- [ЗАДАНИЕ A]
Перепишите дословно строки записей с самой первой до строки с «Your support truly» включительно.

※

Я дрался на Т-34
Шрифт:
Как происходит самовытаскивание? Бревно подводится под обе гусеницы и крепится к ним тросиком. При движении назад бревно остается на месте, а танк на длину корпуса подается назад. Теперь бревно освобождается, и процедура повторяется до тех пор, пока танк не выберется на твердый грунт. Если есть куда трос прикрепить, то его можно просто одним концом за дерево, а другим за гусеницу, чтобы она его наматывала, но у нас такой возможности не было.
Танк вытащили, но при этом порвался маслопровод, и стало бить масло. Вообще, сплошное невезение. Кое-как ночью выехали на то же место, где остановились вчера. Легли спать. Утром приезжает зампотех бригады: «Чей танк?» — «Мой». — «В чем дело? Почему не догнали бригаду?» — «Вы же мне дали не тот маршрут». — «Ну, ладно, ладно. Давай двигайся по этой дороге». В общем, пока мы чинились да блудили, Ветрино взяли, а в мою машину, на которой был командир взвода, попала то ли мина, то ли снаряд, в перископ заряжающего — крышу танка проломило, убило заряжающего, сорвало люк заряжающего, перископ сорвало. Задний кронштейн, на котором крепится прицел, сбило, и прицел болтается на переднем креплении.
Седов, начальник штаба батальона, меня встречает:
Пока я ездил, машину разукомплектовали — весь инструмент забрали, поставили совершенно посаженный аккумулятор, топливо слили, сняли мотор поворота башни — рукой за пушку можно башню крутить — голая машина. Я к наводчику: «Что же ты не отстаивал интересы машины?» — «Комбат приказал». — «Вот тебе карты. Догоняй батальон на попутных машинах, вручишь начальнику штаба и вернешься. Возьми там что-нибудь поесть». Он поехал догонять, а я и артмастер остались с машиной. Я залез под танк, спать хочу страшно. Только лег, артмастер кричит: «Лейтенант, немцы!!!» — «Какие немцы, откуда?» — «Вдоль железной дороги идут сюда. Вылезай, скорее. Надо что-то делать». Посмотрели — то ли немцы, то ли не немцы. Черт его знает. Что делать? Топлива нет. Нашел несколько тазов с газойлем, которым смазку со снарядов отмывают, и бутылку из-под трофейного шампанского, отбил дно, сделав из нее воронку. Нет фильтра. Пришлось прямо так заливать. Аккумуляторы разряженные мне поставили, хорошо, что воздух был — завел двигатель. Подъехали к деревне, остановились. Через некоторое время едет заправщик: «Слушай, друг, налей в запасной бачок мне литров сто. Мне хоть доехать до своих, чтобы там заправиться». — «Нет, вы чужой». — «Ты что, в колхозе, что ли? Мы же общее дело с тобой делаем. Танк без топлива стоит. Ты срываешь его боевую задачу. Я запишу твой номер и доложу по команде. И ты как минимум штрафной получишь». — «Ладно, наливайте». Заправили литров сто. А голодные. Зашли в хату: «Хозяйка, у вас нельзя чем-нибудь разжиться?» — «Вон кролики бегают. Ловите их, и пожалуйста». А как ловить? Достал «наган», подстрелил кролика. Хозяйка сварила. Мы поехали дальше, и на повороте, рядом с болотом, порвалась гусеница, а вдвоем ее не натянуть. Артмастер говорит: «Что я буду сидеть, мне надо в батальон». — «Чего же ты меня одного бросаешь? Ладно, поезжай».

※

- [ЗАДАНИЕ B]
Ответьте на вопросы по отрывку о Т-34:
(i) Что порвалось у танка, когда его вытащили?
(ii) Из чего лейтенант сделал воронку, чтобы залить газойль?
(iii) Из какого оружия подстрелили кролика?

- [ПРЕДОСТАВЛЕННЫЕ ЗАПИСИ]
※

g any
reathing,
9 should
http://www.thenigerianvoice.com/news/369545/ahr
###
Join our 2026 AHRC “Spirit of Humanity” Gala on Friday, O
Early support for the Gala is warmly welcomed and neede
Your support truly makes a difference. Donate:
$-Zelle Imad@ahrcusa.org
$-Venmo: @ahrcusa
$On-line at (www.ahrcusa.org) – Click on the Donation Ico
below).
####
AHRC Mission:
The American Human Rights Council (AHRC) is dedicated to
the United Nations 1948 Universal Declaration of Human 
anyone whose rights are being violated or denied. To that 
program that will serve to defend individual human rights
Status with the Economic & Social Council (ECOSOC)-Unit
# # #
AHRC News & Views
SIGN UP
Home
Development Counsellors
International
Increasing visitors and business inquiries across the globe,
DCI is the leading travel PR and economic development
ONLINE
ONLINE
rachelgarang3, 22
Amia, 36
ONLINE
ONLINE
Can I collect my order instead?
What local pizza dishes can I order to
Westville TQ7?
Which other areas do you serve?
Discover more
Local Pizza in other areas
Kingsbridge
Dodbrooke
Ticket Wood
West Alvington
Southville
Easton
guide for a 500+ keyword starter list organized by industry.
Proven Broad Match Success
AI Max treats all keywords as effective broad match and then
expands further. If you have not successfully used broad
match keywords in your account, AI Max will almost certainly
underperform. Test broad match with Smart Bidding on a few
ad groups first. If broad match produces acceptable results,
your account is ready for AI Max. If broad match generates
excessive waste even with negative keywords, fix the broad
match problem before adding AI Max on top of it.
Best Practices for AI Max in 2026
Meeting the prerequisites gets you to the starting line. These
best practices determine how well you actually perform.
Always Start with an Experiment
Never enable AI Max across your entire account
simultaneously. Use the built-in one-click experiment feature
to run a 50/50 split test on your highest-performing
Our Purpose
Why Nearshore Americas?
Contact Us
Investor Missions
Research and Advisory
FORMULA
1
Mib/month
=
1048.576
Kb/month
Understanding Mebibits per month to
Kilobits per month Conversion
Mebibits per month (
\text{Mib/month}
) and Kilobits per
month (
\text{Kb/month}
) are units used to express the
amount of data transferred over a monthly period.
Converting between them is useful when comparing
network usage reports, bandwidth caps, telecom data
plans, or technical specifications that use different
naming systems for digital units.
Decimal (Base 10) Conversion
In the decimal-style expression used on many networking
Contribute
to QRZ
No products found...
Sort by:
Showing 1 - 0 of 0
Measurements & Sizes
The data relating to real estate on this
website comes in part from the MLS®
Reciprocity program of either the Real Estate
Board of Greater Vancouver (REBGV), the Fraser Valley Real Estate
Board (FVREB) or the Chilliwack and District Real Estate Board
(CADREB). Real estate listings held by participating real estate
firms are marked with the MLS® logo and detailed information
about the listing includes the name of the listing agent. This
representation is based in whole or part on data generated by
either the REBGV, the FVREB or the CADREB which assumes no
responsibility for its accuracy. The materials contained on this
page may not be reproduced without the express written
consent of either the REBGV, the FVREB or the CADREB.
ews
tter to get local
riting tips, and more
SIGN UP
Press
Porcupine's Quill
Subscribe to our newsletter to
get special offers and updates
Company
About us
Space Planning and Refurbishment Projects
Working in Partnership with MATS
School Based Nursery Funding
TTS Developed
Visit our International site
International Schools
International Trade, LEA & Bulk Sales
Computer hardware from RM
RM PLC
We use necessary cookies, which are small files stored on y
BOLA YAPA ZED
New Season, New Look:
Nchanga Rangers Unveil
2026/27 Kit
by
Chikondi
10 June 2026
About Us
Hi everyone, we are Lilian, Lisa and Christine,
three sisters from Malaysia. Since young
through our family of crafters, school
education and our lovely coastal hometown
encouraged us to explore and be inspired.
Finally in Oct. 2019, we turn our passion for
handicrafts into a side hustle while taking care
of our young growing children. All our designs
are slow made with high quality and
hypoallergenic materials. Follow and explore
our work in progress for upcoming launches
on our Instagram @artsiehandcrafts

※

- [РЕШЕНИЕ ЗАДАНИЯ A]
g any
reathing,
9 should
http://www.thenigerianvoice.com/news/369545/ahr
###
Join our 2026 AHRC “Spirit of Humanity” Gala on Friday, O
Early support for the Gala is warmly welcomed and neede
Your support truly makes a difference. Donate:

- [РЕШЕНИЕ ЗАДАНИЯ B]
(i) Маслопровод.
(ii) Из бутылки из-под трофейного шампанского с отбитым дном.
(iii) Из «нагана».